Genevieve Jones was ahead of her time. Born in 1847 in Circleville, Ohio, into a tight-knit and nurturing family, she grew up observing the natural world with her father, Nelson, and her brother, Howard. Homeschooled through high school and beyond, she excelled at science, math, languages, music, sewing, and art – seemingly everything she was exposed to. She never went to college, but Howard bought her duplicate copies of his college textbooks and she studied them at home, eventually surpassing her brother in chemistry, calculus, and classical poetry.

From an early age, Gennie identified gaps in the existing ornithological literature. Specifically, she saw no worthy counterpart to John James Audubon’s iconic Birds of America (published in installments between 1826 and 1838) for nests and eggs. In her late twenties, she became despondent because of a forbidden marriage, and Nelson encouraged her to undertake a book of her own. He became her patron, organized the publishing and funding of the book, and even built an addition on their home so she and her collaborator, Eliza Shulze, could work. The plan was to issue the book in installments, and to cover all 130 of Ohio’s nesting bird species, with nests and eggs in hand-painted lithographs.

Rutherford B. Hayes and Theodore Roosevelt were among the early subscribers to Illustrations of the Nests and Eggs of Birds of Ohio, whose first installment drew astonished praise.
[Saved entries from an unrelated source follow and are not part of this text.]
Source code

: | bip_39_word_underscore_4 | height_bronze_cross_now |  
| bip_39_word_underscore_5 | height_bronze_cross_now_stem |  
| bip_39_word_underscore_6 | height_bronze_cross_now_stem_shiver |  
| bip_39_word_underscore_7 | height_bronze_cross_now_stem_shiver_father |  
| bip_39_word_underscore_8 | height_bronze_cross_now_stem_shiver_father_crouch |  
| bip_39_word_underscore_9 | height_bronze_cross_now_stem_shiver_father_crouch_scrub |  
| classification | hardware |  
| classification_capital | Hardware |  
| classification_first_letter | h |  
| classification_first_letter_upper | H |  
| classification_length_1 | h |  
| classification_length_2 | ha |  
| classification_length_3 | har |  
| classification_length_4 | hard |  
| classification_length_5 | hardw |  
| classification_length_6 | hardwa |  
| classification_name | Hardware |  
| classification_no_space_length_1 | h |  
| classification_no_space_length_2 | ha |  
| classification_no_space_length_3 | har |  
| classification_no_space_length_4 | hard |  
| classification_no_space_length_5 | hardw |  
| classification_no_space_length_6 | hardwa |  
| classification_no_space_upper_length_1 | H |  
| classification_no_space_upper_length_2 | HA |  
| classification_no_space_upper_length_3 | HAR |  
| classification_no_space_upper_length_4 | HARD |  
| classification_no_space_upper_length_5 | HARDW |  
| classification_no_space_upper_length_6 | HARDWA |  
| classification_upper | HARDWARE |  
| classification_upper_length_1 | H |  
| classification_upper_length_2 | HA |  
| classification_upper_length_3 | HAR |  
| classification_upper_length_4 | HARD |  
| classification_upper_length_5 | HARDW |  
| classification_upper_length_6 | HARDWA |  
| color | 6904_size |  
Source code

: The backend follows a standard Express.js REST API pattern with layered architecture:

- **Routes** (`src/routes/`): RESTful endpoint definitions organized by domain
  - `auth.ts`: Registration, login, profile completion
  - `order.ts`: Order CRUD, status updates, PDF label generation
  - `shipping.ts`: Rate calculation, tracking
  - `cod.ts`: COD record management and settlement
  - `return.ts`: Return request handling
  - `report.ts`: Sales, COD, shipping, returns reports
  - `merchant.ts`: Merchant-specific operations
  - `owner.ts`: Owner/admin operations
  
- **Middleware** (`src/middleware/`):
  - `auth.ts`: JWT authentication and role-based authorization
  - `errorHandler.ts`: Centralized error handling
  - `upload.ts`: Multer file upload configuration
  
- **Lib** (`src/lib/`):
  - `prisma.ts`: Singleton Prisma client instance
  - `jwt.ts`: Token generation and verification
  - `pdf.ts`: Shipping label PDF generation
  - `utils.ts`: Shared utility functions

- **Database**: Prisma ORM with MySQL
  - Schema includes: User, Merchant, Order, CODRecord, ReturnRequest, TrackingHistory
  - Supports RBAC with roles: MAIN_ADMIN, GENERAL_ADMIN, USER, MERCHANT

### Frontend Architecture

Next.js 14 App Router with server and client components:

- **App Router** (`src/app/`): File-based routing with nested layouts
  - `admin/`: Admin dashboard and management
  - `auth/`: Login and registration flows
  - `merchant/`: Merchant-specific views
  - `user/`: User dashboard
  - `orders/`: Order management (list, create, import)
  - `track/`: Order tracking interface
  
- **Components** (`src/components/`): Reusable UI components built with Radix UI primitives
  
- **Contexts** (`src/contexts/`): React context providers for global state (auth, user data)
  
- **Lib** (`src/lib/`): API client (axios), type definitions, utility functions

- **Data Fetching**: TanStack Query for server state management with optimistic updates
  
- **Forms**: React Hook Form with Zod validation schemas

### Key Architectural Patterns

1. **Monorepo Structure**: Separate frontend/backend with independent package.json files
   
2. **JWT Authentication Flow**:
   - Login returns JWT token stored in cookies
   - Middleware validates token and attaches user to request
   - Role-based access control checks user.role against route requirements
Yet after completing just five illustrations, Gennie contracted typhoid fever and died within three weeks. Her family took up the book, with her mother, Virginia, completing most of the remaining nests. Joy Kiser’s book reproduces the 118 lithographs from the book in their original size: a luxurious 11-by-13-inch folio.

The illustrations are gorgeous. I love how bird nests draw order and beauty out of items that on their own seem disorganized and cast off: dead grass, discarded bits of twine, mud, stray horse hairs. Gennie’s and Eliza’s lithographs beautifully capture the textural details of these materials and the nest structures, so that viewing the 16 nests they illustrated feels very much like encountering them in nature. Gennie placed an indigo bunting nest in an elderberry bush, painstakingly rendering not only split cornhusks and cobwebs, but also the thick-stemmed, large-leaved elderberry itself in its ungainly, insect-grazed glory.

It’s fascinating to see Gennie’s and Eliza’s nests, imagining the two young women excited about the vast project ahead of them, and then transition into Virginia’s work. Kiser notes that before Gennie’s death, Virginia did not consider herself an artist and her previous work showed “a simplistic depiction of flowers and scenery that makes no attempt to convey the underlying structures and systems.” Her nests are amazingly lovely, though unnecessarily ornate leaves and flowers in the early ones reflect her previous artistic outlet: painting china. Later, though, Virginia’s illustrations develop the same bold, complex qualities as her daughter’s, and it is virtually impossible to tell them apart.

I couldn’t help but wonder how Gennie would have fared if she had gone to college. She would have matriculated around 1865, just after the Civil War, when very few women’s colleges existed. Gennie’s family ensured that she had every opportunity to develop academically, but how would a new environment, with its rich network of connections and possibilities, have altered her course (and maybe kept her out of Circleville’s typhoid outbreak)?

Joy Kiser has produced an exceptional book whose only down side is its uninformative, incorrect title. America’s Other Audubon does not indicate that an unparalleled nest reference lies within, or that this exceptional work resulted from at least eight peoples’ efforts. Nor does the title reflect the Jones family’s wholehearted odyssey to produce something truly remarkable. Still, this is an easy flaw to forgive once you open the book. Each lithograph is presented alongside text, written by the artist or Howard, which ranges from the refreshingly descriptive (Gennie) to Victorian-flowery and anthropomorphic (Virginia). Kiser includes an informative 20-page introduction, and Howard’s key to the eggs of each featured bird species. I can’t imagine any naturalist not treasuring this book, which at $45, costs less in real dollars than it sold for at its 1886 publication. It truly is a bargain of the century.